### Requirement
List every line below containing "information".

Records from a collection:
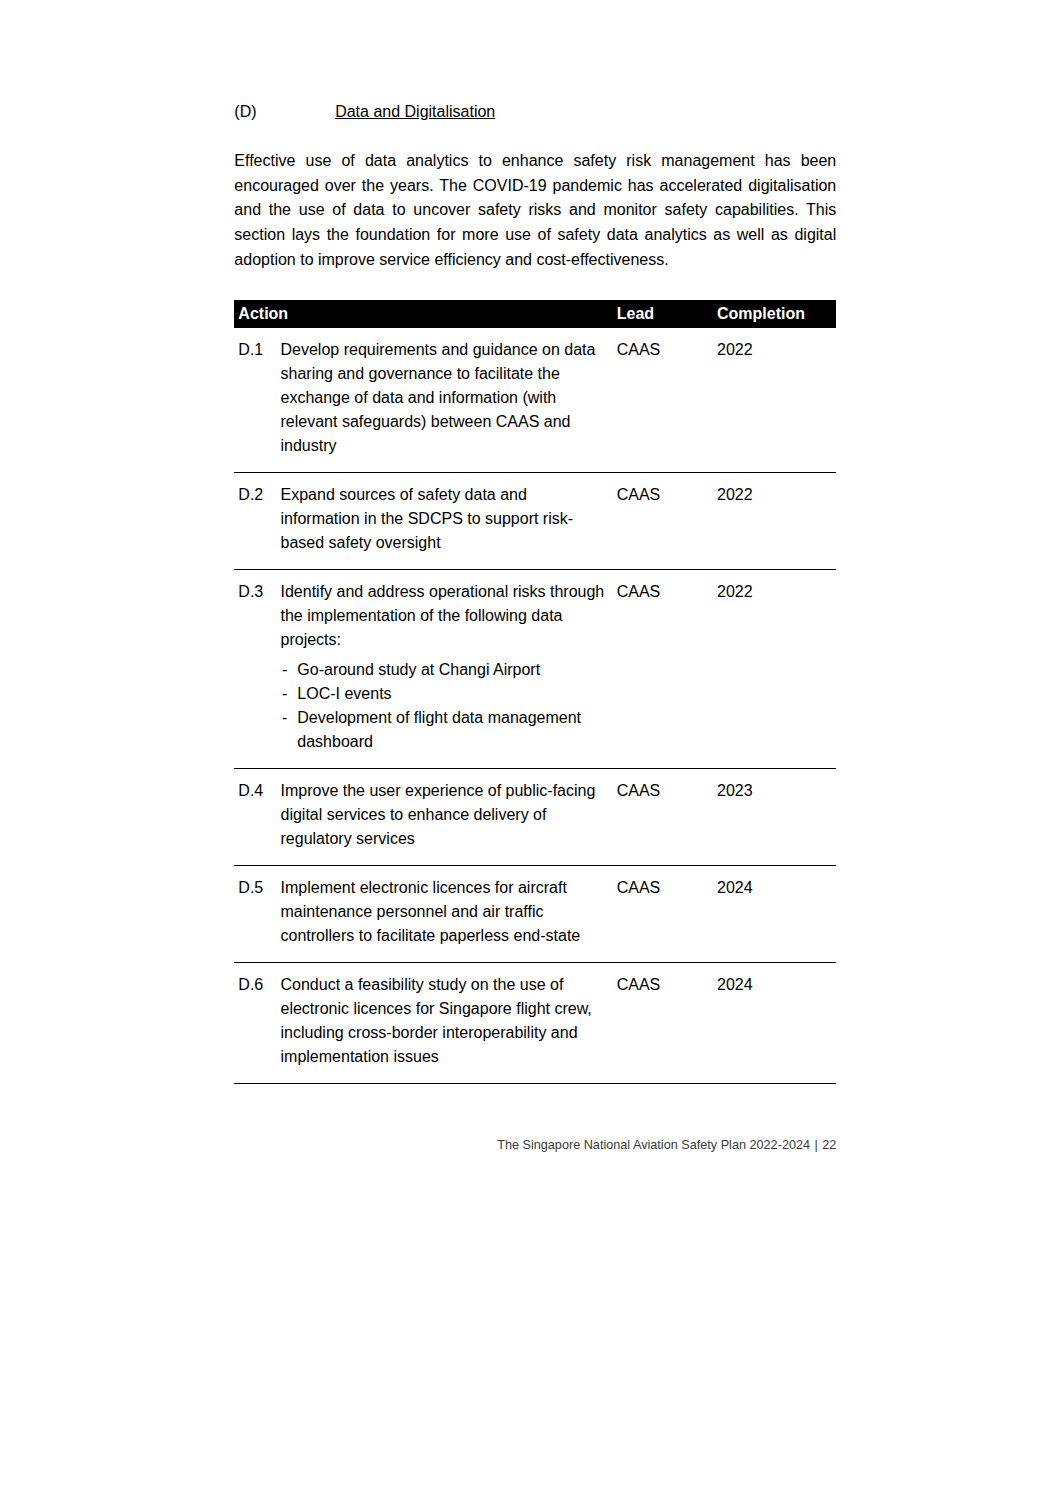(D) Data and Digitalisation
Effective use of data analytics to enhance safety risk management has been encouraged over the years. The COVID-19 pandemic has accelerated digitalisation and the use of data to uncover safety risks and monitor safety capabilities. This section lays the foundation for more use of safety data analytics as well as digital adoption to improve service efficiency and cost-effectiveness.
| Action | Lead | Completion |
| --- | --- | --- |
| D.1 | Develop requirements and guidance on data sharing and governance to facilitate the exchange of data and information (with relevant safeguards) between CAAS and industry | CAAS | 2022 |
| D.2 | Expand sources of safety data and information in the SDCPS to support risk-based safety oversight | CAAS | 2022 |
| D.3 | Identify and address operational risks through the implementation of the following data projects: Go-around study at Changi Airport LOC-I events Development of flight data management dashboard | CAAS | 2022 |
| D.4 | Improve the user experience of public-facing digital services to enhance delivery of regulatory services | CAAS | 2023 |
| D.5 | Implement electronic licences for aircraft maintenance personnel and air traffic controllers to facilitate paperless end-state | CAAS | 2024 |
| D.6 | Conduct a feasibility study on the use of electronic licences for Singapore flight crew, including cross-border interoperability and implementation issues | CAAS | 2024 |
The Singapore National Aviation Safety Plan 2022-2024|22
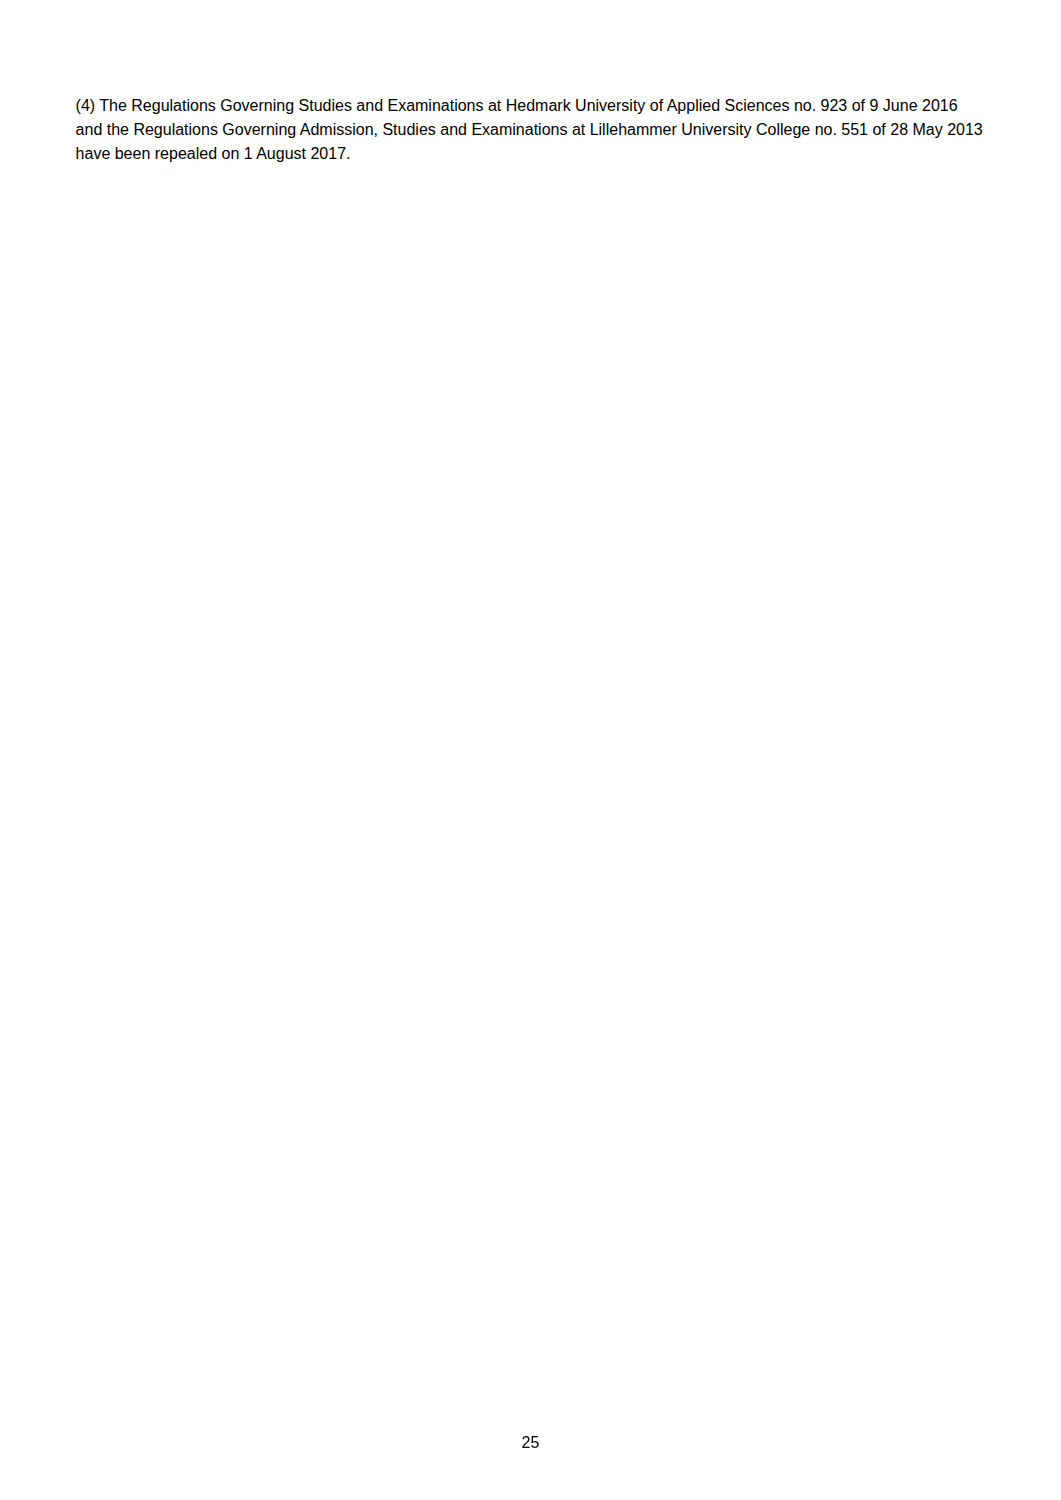(4) The Regulations Governing Studies and Examinations at Hedmark University of Applied Sciences no. 923 of 9 June 2016 and the Regulations Governing Admission, Studies and Examinations at Lillehammer University College no. 551 of 28 May 2013 have been repealed on 1 August 2017.
25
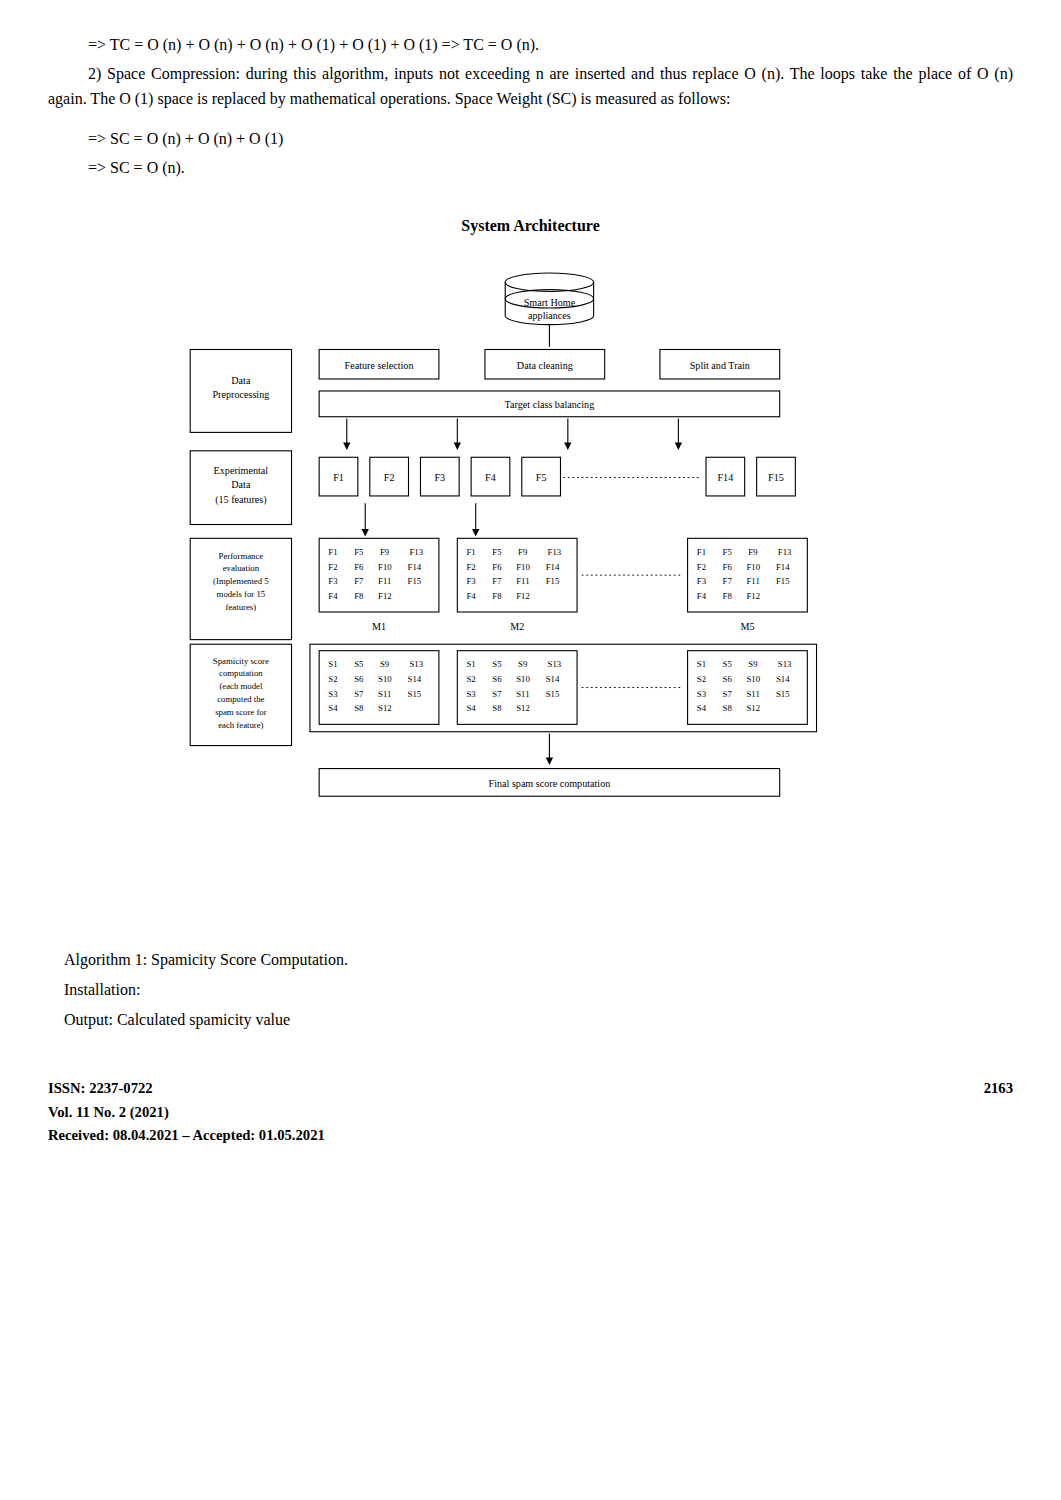=> TC = O (n) + O (n) + O (n) + O (1) + O (1) + O (1) => TC = O (n).
2) Space Compression: during this algorithm, inputs not exceeding n are inserted and thus replace O (n). The loops take the place of O (n) again. The O (1) space is replaced by mathematical operations. Space Weight (SC) is measured as follows:
=> SC = O (n) + O (n) + O (1)
=> SC = O (n).
System Architecture
Smart Home appliances Data Preprocessing Feature selection Data cleaning Split and Train Target class balancing Experimental Data (15 features) F1 F2 F3 F4 F5 F14 F15 Performance evaluation (Implemented 5 models for 15 features) F1F5F9F13 F2F6F10F14 F3F7F11F15 F4F8F12 M1 F1F5F9F13 F2F6F10F14 F3F7F11F15 F4F8F12 M2 F1F5F9F13 F2F6F10F14 F3F7F11F15 F4F8F12 M5 Spamicity score computation (each model computed the spam score for each feature) S1S5S9S13 S2S6S10S14 S3S7S11S15 S4S8S12 S1S5S9S13 S2S6S10S14 S3S7S11S15 S4S8S12 S1S5S9S13 S2S6S10S14 S3S7S11S15 S4S8S12 Final spam score computation
Algorithm 1: Spamicity Score Computation.
Installation:
Output: Calculated spamicity value
ISSN: 2237-0722
Vol. 11 No. 2 (2021)
Received: 08.04.2021 – Accepted: 01.05.2021
2163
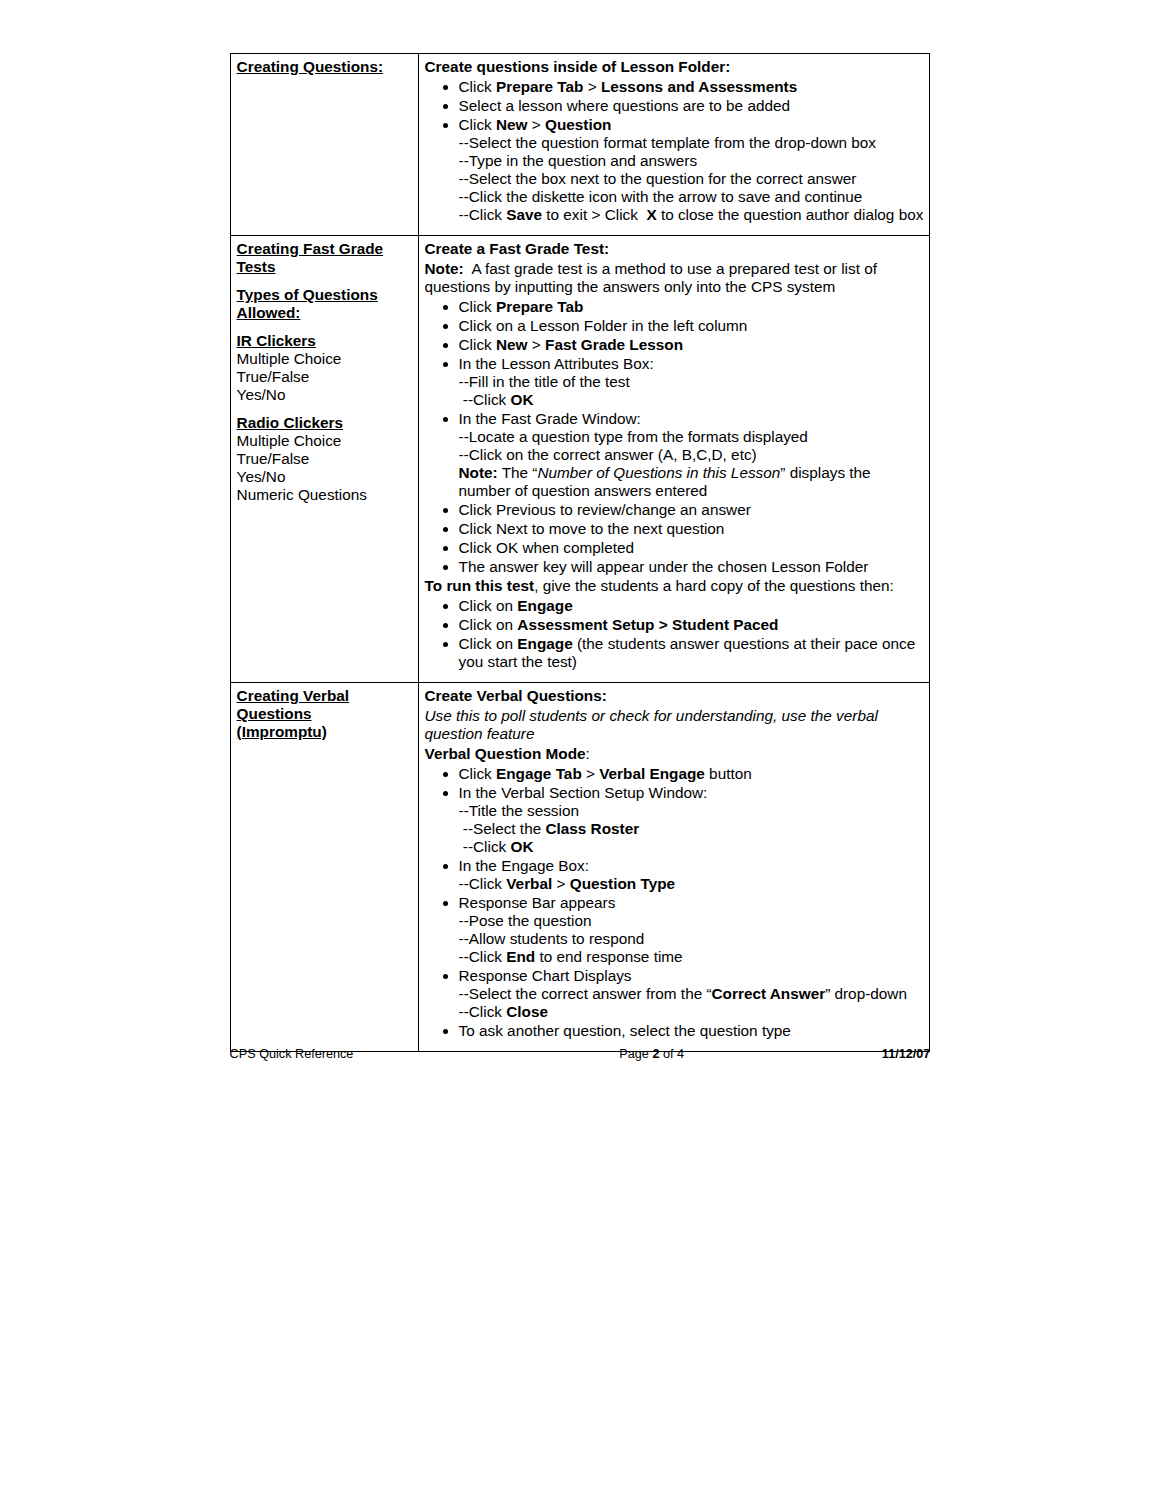| Creating Questions: | Create questions inside of Lesson Folder: Click Prepare Tab > Lessons and Assessments Select a lesson where questions are to be added Click New > Question --Select the question format template from the drop-down box --Type in the question and answers --Select the box next to the question for the correct answer --Click the diskette icon with the arrow to save and continue --Click Save to exit > Click X to close the question author dialog box |
| Creating Fast Grade Tests Types of Questions Allowed: IR Clickers Multiple Choice True/False Yes/No Radio Clickers Multiple Choice True/False Yes/No Numeric Questions | Create a Fast Grade Test: Note: A fast grade test is a method to use a prepared test or list of questions by inputting the answers only into the CPS system Click Prepare Tab Click on a Lesson Folder in the left column Click New > Fast Grade Lesson In the Lesson Attributes Box: --Fill in the title of the test --Click OK In the Fast Grade Window: --Locate a question type from the formats displayed --Click on the correct answer (A, B,C,D, etc) Note: The “ Number of Questions in this Lesson ” displays the number of question answers entered Click Previous to review/change an answer Click Next to move to the next question Click OK when completed The answer key will appear under the chosen Lesson Folder To run this test , give the students a hard copy of the questions then: Click on Engage Click on Assessment Setup > Student Paced Click on Engage (the students answer questions at their pace once you start the test) |
| Creating Verbal Questions (Impromptu) | Create Verbal Questions: Use this to poll students or check for understanding, use the verbal question feature Verbal Question Mode : Click Engage Tab > Verbal Engage button In the Verbal Section Setup Window: --Title the session --Select the Class Roster --Click OK In the Engage Box: --Click Verbal > Question Type Response Bar appears --Pose the question --Allow students to respond --Click End to end response time Response Chart Displays --Select the correct answer from the “ Correct Answer ” drop-down --Click Close To ask another question, select the question type |
CPS Quick Reference
Page 2 of 4
11/12/07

### Written reply
| D.1 | Develop requirements and guidance on data sharing and governance to facilitate the exchange of data and information (with relevant safeguards) between CAAS and industry | CAAS | 2022 |
| D.2 | Expand sources of safety data and information in the SDCPS to support risk-based safety oversight | CAAS | 2022 |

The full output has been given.